Mr Goby had now practically retired from business. But he occasionally 'obliged' a few old patrons. Hercule Poirot was one of these.

'I've got what I could for you,' Mr Goby told the fire curb in a soft confidential whisper. 'I sent the boys out. They do what they can – good lads – good lads all of them, but not what they used to be in the old days. They don't come that way nowadays. Not willing to learn, that's what it is. Think they know everything after they've only been a couple of years on the job. And they work to time. Shocking the way they work to time.'

He shook his head sadly and shifted his gaze to an electric plug socket.

'It's the Government,' he told it. 'And all this education racket.

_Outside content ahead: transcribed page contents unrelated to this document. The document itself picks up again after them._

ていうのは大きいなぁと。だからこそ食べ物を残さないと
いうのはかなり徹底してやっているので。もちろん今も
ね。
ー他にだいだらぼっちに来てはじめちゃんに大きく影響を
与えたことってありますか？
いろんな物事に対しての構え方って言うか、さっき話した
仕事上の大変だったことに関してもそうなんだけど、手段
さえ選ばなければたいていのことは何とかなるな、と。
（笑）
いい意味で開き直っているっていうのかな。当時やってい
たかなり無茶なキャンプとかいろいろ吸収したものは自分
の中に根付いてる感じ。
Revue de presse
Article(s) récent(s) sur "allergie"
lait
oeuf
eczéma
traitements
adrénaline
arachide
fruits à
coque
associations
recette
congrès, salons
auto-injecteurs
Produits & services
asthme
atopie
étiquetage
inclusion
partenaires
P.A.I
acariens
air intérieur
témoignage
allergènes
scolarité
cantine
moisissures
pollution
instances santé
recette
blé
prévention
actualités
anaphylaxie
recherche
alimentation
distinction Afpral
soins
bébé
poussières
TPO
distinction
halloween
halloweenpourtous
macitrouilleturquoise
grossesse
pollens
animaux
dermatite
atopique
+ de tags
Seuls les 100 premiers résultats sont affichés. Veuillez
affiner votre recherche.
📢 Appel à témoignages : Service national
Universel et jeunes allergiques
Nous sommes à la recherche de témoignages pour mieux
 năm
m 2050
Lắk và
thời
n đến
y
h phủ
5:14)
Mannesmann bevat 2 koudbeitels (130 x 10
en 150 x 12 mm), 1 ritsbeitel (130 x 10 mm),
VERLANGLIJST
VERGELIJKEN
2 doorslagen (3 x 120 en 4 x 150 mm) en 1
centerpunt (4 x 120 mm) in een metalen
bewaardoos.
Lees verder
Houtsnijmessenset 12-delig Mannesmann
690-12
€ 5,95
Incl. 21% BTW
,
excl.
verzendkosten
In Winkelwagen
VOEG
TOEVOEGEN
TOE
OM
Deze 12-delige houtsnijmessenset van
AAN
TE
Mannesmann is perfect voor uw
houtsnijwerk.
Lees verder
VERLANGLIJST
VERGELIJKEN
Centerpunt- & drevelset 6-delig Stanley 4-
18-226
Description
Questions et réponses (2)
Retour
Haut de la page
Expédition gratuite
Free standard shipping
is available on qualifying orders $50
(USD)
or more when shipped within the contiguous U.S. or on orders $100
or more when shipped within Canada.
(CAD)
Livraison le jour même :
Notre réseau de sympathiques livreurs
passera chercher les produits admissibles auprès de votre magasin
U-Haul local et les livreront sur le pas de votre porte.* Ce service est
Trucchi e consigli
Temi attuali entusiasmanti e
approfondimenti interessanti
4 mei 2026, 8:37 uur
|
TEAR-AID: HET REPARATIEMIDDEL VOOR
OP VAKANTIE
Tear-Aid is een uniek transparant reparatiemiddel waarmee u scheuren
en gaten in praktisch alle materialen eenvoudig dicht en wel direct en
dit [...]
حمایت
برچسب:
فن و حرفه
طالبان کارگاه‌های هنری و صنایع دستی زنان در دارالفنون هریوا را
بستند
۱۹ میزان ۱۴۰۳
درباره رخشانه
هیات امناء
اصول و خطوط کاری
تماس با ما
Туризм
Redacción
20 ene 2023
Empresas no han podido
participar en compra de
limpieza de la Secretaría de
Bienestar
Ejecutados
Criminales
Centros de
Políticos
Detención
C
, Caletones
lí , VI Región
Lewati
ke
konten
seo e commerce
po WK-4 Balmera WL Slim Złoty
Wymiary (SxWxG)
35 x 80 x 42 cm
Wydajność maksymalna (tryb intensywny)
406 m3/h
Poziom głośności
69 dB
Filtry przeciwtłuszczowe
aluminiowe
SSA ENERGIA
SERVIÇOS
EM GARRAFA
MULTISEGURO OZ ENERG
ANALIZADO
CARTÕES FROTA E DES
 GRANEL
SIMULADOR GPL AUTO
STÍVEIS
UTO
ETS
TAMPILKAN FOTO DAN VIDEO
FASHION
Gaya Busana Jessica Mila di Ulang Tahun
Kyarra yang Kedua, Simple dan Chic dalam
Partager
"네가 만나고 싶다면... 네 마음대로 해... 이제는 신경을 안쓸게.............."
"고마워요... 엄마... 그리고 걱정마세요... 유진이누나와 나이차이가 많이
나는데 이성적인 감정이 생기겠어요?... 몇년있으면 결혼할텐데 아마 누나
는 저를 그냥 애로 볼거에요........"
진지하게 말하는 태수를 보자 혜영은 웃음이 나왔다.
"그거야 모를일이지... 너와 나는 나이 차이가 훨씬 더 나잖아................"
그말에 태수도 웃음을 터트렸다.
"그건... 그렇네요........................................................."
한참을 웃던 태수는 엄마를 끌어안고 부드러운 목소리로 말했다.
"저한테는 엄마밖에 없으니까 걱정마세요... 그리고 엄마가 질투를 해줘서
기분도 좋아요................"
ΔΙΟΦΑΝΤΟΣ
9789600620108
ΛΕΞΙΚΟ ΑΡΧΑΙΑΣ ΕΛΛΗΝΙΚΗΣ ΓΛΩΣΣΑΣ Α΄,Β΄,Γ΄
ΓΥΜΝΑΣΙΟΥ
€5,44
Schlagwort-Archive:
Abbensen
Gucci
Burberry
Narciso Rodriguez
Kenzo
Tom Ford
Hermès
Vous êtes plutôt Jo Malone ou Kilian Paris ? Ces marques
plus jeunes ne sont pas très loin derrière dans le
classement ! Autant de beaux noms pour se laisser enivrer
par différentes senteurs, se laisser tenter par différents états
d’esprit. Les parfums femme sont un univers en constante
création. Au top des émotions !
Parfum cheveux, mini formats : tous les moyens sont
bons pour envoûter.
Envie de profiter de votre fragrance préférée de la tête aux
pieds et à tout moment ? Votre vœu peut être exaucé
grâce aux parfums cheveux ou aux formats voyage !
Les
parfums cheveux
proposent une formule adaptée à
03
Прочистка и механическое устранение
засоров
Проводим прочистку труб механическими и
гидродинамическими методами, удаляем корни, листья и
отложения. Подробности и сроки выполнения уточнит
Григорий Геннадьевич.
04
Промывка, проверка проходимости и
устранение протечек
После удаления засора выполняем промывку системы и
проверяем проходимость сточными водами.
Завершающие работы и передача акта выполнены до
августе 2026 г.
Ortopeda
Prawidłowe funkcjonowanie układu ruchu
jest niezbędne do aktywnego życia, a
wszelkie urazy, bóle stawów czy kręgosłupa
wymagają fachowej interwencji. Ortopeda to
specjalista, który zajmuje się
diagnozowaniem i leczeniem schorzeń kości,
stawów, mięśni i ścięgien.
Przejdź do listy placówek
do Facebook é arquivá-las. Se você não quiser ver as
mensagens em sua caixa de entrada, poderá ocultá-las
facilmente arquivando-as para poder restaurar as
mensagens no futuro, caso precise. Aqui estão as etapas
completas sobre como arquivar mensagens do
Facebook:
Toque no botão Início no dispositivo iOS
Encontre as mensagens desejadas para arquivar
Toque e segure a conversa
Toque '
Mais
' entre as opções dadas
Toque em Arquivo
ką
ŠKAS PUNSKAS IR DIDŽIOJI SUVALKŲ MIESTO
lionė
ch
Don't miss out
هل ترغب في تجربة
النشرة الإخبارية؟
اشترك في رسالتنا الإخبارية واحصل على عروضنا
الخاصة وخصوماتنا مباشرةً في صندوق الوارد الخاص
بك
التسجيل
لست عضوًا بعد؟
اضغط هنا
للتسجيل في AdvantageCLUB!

It gives them ideas. They come back and tell us what they think. They can't think, most of them, anyway. All they know is things out of books. That's no good in our business. Bring in the answers – that's all that's needed – no thinking.'

Mr Goby flung himself back in his chair and winked at a lampshade.

'Mustn't crab the Government, though! Don't know really what we'd do without it. I can tell you that nowadays you can walk in most anywhere with a notebook and pencil, dressed right, and speaking BBC, and ask people all the most intimate details of their daily lives and all their back history, and what they had for dinner on November 23rd because that was a test day for middle-class incomes – or whatever it happens to be (making it a grade above to butter them up!) – ask 'em any mortal thing you can; and nine times out of ten they'll come across pat, and even the tenth time though they may cut up rough, they won't doubt for a minute that you're what you say you are – and that the Government really wants to know – for some completely unfathomable reason! I can tell you, M. Poirot,' said Mr Goby, still talking to the lampshade, 'that it's the best line we've ever had; much better than taking the electric meter or tracing a fault in the telephone – yes, or than calling as nuns, or the Girl Guides or the Boy Scouts asking for subscriptions – though we use all those too. Yes, Government snooping is God's gift to investigators and long may it continue!'

Poirot did not speak. Mr Goby had grown a little garrulous with advancing years, but he would come to the point in his own good time.